- [ESERCIZI DA SVOLGERE]:
(a) Secondo il brano del documento, quali elementi deve indicare il ricorrente? Elencali tutti.
(b) Le seguenti affermazioni concordano con il brano del documento? Rispondi sì o no a ciascuna e cita fra virgolette le parole del brano che lo stabiliscono.
(i) La sentenza impugnata è stata pubblicata il 28 maggio 2013.
(ii) L'omesso esame di elementi istruttori integra sempre, di per sé, il vizio di omesso esame di un fatto decisivo.
(iii) La legge 7 agosto 2012, n. 134, ha convertito il decreto legge 22 giugno 2012, n. 83.
(c) Secondo il brano del documento, come deve essere interpretata la riformulazione?

- [BRANO DEL DOCUMENTO]:
——————————

Ciò che appunto si verifica nel caso di specie, in cui si controverte, non tanto di esatta interpretazione di norme né di corretto esercizio del processo di sussunzione della fattispecie concreta in quella astratta regolata dalle disposizioni di legge denunciate, quanto piuttosto di accertamento della concreta ricorrenza, nel fatto dedotto in giudizio, degli elementi che integrano il parametro normativo e le sue specificazioni e della loro concreta attitudine a costituire rapporto di lavoro subordinato o meno.

E la ragione di inammissibilità è tanto più vera alla luce dell'indeducibilità di un vizio di motivazione, se non nel limitato cono dell'attuale testo dell'art. 360, primo comma, n. 5 c.p.c. (di denuncia "per omesso esame circa un fatto decisivo per il giudizio che è stato oggetto di discussione tra le parti"), applicabile ratione temporis per la pubblicazione della sentenza impugnata in data posteriore (28 maggio 2013) al trentesimo giorno successivo a quella di entrata in vigore della legge 7 agosto 2012, n. 134, di conversione del decreto legge 22 giugno 2012, n. 83 (12 agosto 2012), secondo la previsione dell'art. 54, terzo comma del decreto legge citato.

Esso ha, infatti, introdotto nell'ordinamento un vizio specifico denunciabile per cassazione, relativo all'omesso esame di un fatto storico, principale o secondario, la cui esistenza risulti dal testo della sentenza o dagli atti processuali, che abbia costituito oggetto di discussione tra le parti e abbia carattere decisivo (nel senso che, qualora esaminato, avrebbe determinato un esito diverso della controversia). Ne consegue che, nel rigoroso rispetto delle previsioni degli artt. 366, primo comma, n. 6 e 369, secondo comma, n. 4 c.p.c., il ricorrente deve indicare il "fatto storico", il cui esame sia stato omesso, il "dato", testuale o extratestuale, da cui esso risulti esistente, il "come" e il "quando" tale fatto sia stato oggetto di discussione processuale tra le parti e la sua "decisività"; fermo restando che l'omesso esame di elementi istruttori non integra, di per sé, il vizio di omesso esame di un fatto decisivo qualora il fatto storico, rilevante in causa, sia stato comunque preso in considerazione dal giudice, ancorché la sentenza non abbia dato conto di tutte le risultanze probatorie. Sicché, detta riformulazione deve essere interpretata, alla luce dei canoni ermeneutici dettati dall'art. 12 delle preleggi, come riduzione al "minimo costituzionale" del sindacato di legittimità sulla motivazione.

——————————

- [ESTRATTI DI DATI]:
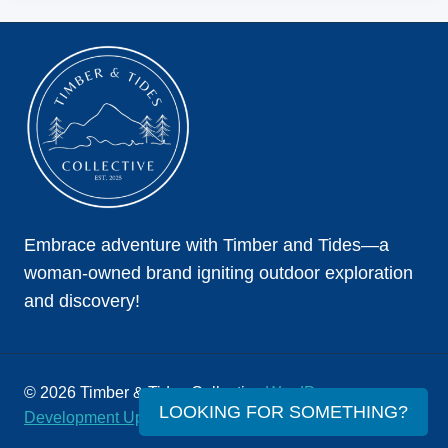
THE
COMPLETE
GUIDE
Embrace adventure with Timber and Tides—a
woman-owned brand igniting outdoor exploration
and discovery!
© 2026 Timber & Tides Collective
WordPress
LOOKING FOR SOMETHING?
Development Upper Level Consulting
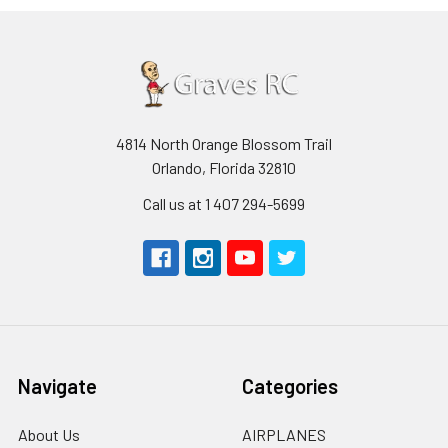
4814 North Orange Blossom Trail
Orlando, Florida 32810
Call us at 1 407 294-5699
Navigate
Categories
About Us
AIRPLANES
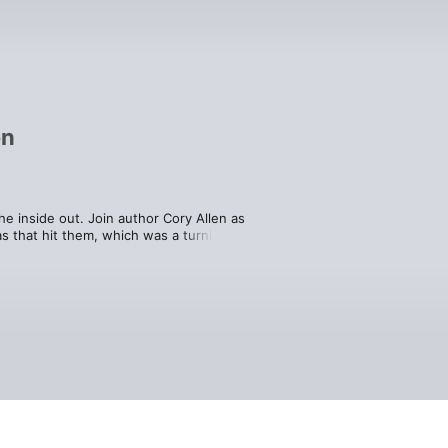
en
 inside out. Join author Cory Allen as 
s that hit them, which was a turning 
you behind-the-scenes blueprints that 
 the next level.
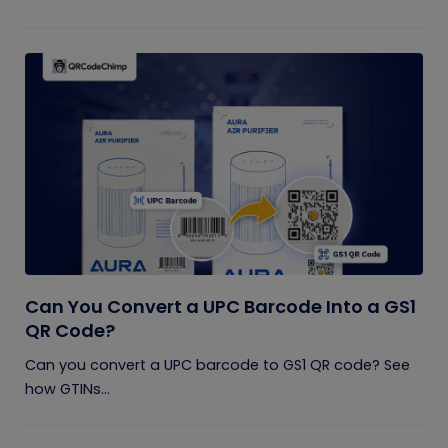
Can You Convert a UPC Barcode Into a GS1
QR Code?
Can you convert a UPC barcode to GS1 QR code? See
how GTINs...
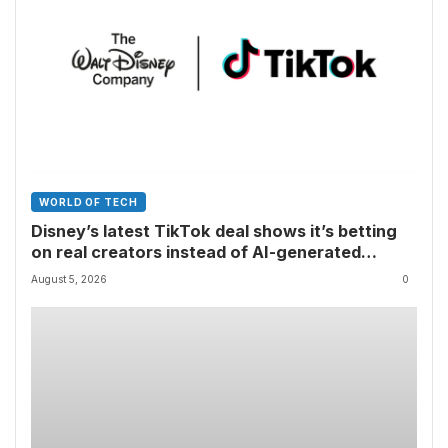
WORLD OF TECH
Disney’s latest TikTok deal shows it’s betting
on real creators instead of AI-generated
videos
August 5, 2026
0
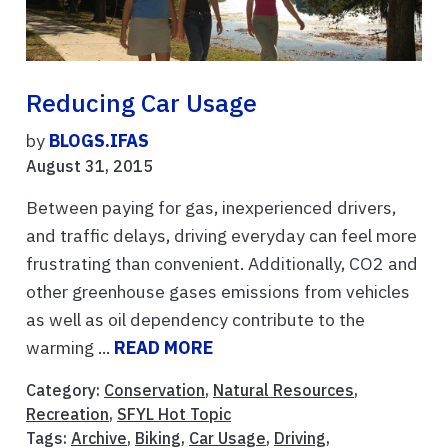
Reducing Car Usage
by
BLOGS.IFAS
August 31, 2015
Between paying for gas, inexperienced drivers,
and traffic delays, driving everyday can feel more
frustrating than convenient. Additionally, CO2 and
other greenhouse gases emissions from vehicles
as well as oil dependency contribute to the
warming ...
READ MORE
Category:
Conservation
,
Natural Resources
,
Recreation
,
SFYL Hot Topic
Tags:
Archive
,
Biking
,
Car Usage
,
Driving
,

——————————

- [RISPOSTE AGLI ESERCIZI]:
(a)
- il "fatto storico" il cui esame sia stato omesso
- il "dato", testuale o extratestuale, da cui esso risulti esistente
- il "come" e il "quando" tale fatto sia stato oggetto di discussione processuale tra le parti
- la sua "decisività"

(b)
(i) Sì: "per la pubblicazione della sentenza impugnata in data posteriore (28 maggio 2013)".
(ii) No: "l'omesso esame di elementi istruttori non integra, di per sé, il vizio di omesso esame di un fatto decisivo".
(iii) Sì: "legge 7 agosto 2012, n. 134, di conversione del decreto legge 22 giugno 2012, n. 83".

(c) Come riduzione al "minimo costituzionale" del sindacato di legittimità sulla motivazione.